• **REQUIRED WORK**
Set down exactly the lines from the one containing "C. Experimental Design" through the last line of the data below, and no others.

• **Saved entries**
****************************************

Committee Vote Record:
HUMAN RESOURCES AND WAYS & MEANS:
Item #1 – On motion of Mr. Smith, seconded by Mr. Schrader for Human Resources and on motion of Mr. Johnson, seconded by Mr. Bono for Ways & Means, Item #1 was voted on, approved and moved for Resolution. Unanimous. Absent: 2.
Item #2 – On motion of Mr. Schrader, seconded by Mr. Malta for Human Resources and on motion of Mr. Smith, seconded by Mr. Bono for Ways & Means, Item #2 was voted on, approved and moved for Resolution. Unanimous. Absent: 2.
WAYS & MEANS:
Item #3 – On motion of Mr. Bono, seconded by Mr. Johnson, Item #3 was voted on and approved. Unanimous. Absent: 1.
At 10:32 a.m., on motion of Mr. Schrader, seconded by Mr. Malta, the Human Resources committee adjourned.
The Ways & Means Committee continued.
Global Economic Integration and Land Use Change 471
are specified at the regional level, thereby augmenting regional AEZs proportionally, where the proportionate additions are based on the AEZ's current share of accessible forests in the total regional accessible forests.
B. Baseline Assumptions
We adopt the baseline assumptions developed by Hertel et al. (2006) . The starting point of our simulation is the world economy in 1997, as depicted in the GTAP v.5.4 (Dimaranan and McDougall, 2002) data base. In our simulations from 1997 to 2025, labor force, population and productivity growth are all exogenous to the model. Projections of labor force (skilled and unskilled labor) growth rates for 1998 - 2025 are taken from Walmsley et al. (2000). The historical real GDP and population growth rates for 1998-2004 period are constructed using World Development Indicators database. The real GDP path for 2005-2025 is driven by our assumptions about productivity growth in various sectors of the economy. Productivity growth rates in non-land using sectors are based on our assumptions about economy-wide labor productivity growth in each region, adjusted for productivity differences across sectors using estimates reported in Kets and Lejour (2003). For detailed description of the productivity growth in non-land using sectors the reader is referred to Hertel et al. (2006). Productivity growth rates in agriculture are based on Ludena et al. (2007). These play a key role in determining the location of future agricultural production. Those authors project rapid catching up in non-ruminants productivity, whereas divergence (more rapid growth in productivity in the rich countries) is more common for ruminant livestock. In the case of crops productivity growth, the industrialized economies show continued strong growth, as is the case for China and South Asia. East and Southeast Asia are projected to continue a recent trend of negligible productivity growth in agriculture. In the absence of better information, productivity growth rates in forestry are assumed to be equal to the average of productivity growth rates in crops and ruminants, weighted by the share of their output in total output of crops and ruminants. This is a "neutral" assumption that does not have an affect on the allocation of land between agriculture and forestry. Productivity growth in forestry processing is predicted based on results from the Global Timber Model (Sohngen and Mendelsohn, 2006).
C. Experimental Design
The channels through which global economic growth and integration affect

****************************************

• **ANSWER AREA**
C. Experimental Design
The channels through which global economic growth and integration affect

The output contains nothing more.